■ TRY IT ■
Each line of the records has to be copied exactly, though the pictures must be left out.

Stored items
· · · · · · ·

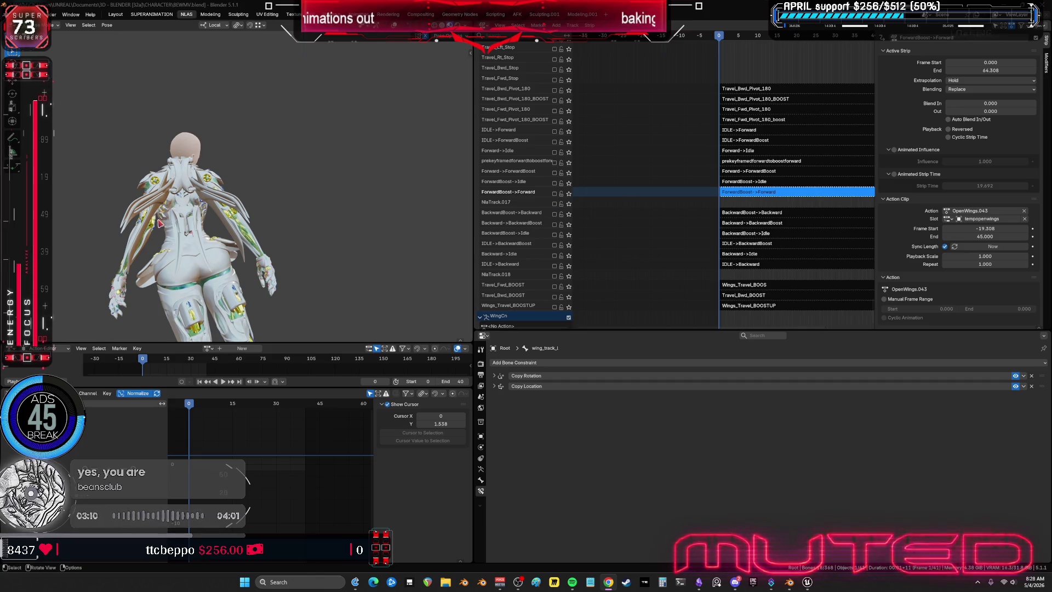
mouse_move(167, 227)
middle_mouse_down()
mouse_move(345, 222)
mouse_move(279, 210)
middle_mouse_up()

· · · · · · ·

■ YOUR SOLUTION ■
mouse_move(167, 227)
middle_mouse_down()
mouse_move(345, 222)
mouse_move(279, 210)
middle_mouse_up()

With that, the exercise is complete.